City of Tampa launches Bead-Free Bay campaign ahead of Gasparilla 2020

Photo of Gasparilla beads underwater

Gasparilla is a Tampa tradition. It’s rowdy, it’s loud, it’s jubilant and sometimes a little messy. While we love rocking an eye patch and a pirate hat, sometimes the aftermath of Gasparilla is worrying.

How much trash is collected after Gasparilla? More than 35 tons in 2019, according to City Officials — and they were able to recycle about 2.5 tons of what was collected. Keep Tampa Bay Beautiful Volunteers collected approximately 540 pounds of of additional materials, which includes beads.

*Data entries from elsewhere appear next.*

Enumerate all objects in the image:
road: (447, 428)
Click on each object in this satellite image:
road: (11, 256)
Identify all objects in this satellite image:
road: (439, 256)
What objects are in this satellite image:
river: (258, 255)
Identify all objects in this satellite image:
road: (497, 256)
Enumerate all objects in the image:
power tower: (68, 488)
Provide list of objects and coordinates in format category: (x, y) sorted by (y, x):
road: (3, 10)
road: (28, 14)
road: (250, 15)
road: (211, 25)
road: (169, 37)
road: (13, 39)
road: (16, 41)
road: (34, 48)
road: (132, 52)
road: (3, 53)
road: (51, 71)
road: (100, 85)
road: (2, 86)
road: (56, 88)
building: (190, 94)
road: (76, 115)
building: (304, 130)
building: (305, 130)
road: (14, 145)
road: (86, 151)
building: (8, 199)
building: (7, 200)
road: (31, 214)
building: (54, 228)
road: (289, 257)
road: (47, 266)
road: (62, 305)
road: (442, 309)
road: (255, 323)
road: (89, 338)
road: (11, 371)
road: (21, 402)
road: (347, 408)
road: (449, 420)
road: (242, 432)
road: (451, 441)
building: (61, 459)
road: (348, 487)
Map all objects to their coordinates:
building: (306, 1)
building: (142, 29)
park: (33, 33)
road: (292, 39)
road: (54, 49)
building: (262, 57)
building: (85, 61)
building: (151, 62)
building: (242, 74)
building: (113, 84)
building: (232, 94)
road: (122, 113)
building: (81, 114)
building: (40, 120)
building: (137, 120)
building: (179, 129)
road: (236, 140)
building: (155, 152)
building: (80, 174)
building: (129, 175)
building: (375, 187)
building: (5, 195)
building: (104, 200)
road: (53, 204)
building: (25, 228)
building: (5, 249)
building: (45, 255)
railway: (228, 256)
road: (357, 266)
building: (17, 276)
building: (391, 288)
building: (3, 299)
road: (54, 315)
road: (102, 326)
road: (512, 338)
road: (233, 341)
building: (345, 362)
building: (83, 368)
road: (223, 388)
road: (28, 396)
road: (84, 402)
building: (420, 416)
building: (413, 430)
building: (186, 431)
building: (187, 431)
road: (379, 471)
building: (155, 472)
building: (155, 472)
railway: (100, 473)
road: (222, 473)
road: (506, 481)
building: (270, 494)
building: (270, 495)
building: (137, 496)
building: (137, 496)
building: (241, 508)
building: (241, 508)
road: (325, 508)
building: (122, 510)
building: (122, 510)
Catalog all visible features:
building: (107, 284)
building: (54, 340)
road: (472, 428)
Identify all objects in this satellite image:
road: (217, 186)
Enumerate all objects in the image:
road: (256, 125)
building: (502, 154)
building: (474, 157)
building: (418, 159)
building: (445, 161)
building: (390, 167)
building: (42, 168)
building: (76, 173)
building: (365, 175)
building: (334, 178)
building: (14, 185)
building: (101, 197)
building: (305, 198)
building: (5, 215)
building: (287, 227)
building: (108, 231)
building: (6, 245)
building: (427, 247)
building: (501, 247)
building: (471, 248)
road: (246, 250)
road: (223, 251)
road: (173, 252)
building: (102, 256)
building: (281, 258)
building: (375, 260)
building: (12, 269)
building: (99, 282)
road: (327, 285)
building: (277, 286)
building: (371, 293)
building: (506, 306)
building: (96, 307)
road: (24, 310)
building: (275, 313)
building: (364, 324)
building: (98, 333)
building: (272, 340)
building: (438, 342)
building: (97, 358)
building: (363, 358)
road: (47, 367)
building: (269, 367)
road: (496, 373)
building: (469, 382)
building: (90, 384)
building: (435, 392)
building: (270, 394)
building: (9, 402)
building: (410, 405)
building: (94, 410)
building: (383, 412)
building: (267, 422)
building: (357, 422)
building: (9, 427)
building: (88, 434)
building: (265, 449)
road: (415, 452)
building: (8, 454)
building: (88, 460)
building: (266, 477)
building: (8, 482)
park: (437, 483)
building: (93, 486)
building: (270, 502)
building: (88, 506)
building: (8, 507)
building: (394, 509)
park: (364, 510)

Findings out of USF St. Pete and Eckerd College indicate there are nearly 4 billion micro plastics in Tampa Bay. That means 1 particle per liter of water.

Divers with the Florida Aquarium pulled more than 200 pounds of beads out of Tampa Bay following 2019’s Gasparilla celebration. To encourage folks to not toss their beads, Florida Aquarium offered discounted admission if you brought your beads with you.

While we love to celebrate, we also love this beautiful city and we want to keep it that way. Be jubilant, but be mindful.

On December 12, Mayor Jane Castor officially launched the #BeadFreeBay campaign, an anti-littering awareness campaign to remind the public that throwing beads and other litter in the water is prohibited. Beads and other non-biodegradable items are incredibly harmful to the environment and they pose serious threats to marine wildlife.

The goal of the Bead-Free Bay campaign is to minimize the environmental impact of Tampa’s traditions and events on the waterways and beyond.


“Environmental sustainability is a core tenant of my administration’s focus,” said City of Tampa Mayor Jane Castor.  “And while we all love a good parade, the beads thrown during the parade have no place harming our delicate ecosystem. Together, we will transform Tampa’s tomorrow by keeping our marine wildlife safe and our environment clean by keeping beads out of the water this and every event season moving forward.”

The City of Tampa has already started taking steps to minimize the ecological impact of Gasparilla. Ye Mystic Krewe of Gasparilla worked with the Coast Guard to issue a litter law notice to all mariners. The City is also rolling out a branded campaign with signs at all city docks, and will establish designated “no-throw zones” during parades to prevent beads from accidentally being tossed in the water.